(Beginning of Dataset entries)
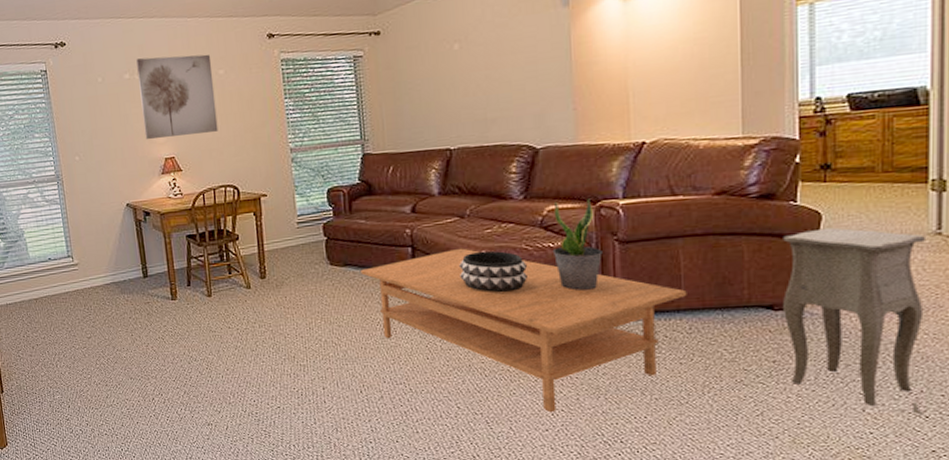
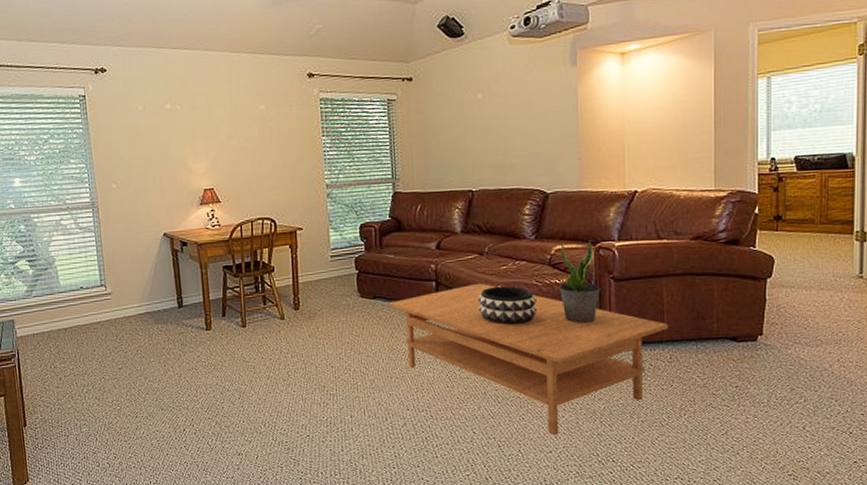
wall art: present [136,54,218,139] -> none [178,89,258,170]
side table: present [783,227,925,415] -> none [744,270,851,432]

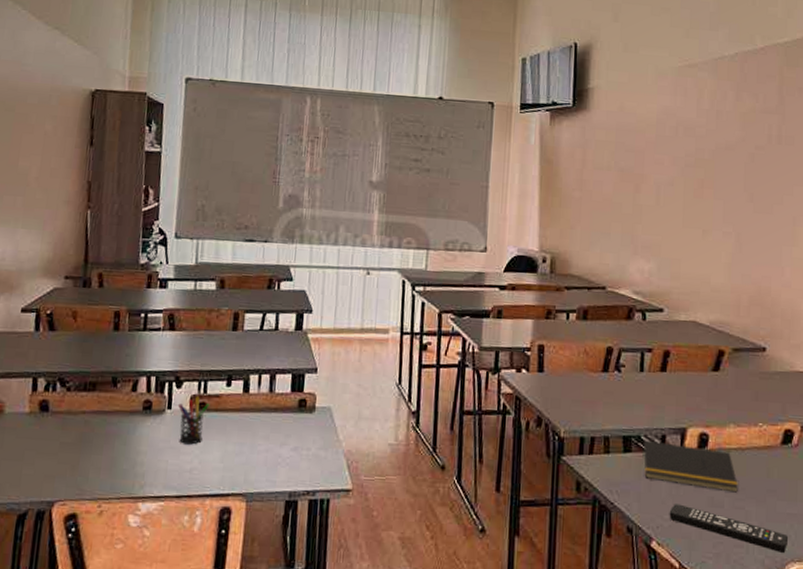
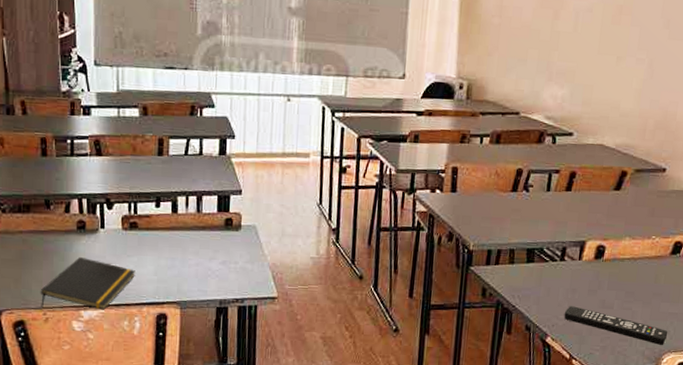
notepad: none [96,440,201,503] -> present [40,256,135,310]
pen holder: present [178,396,210,445] -> none [111,216,141,260]
notepad: present [642,440,738,493] -> none [544,252,628,296]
(End of Dataset entries)
- [What to produce]:
From the line containing "side table: present" through the final line of the listing, copy every line exactly and nothing else. Skip the pictures.

- [Answer box]:
side table: present [783,227,925,415] -> none [744,270,851,432]

notepad: none [96,440,201,503] -> present [40,256,135,310]
pen holder: present [178,396,210,445] -> none [111,216,141,260]
notepad: present [642,440,738,493] -> none [544,252,628,296]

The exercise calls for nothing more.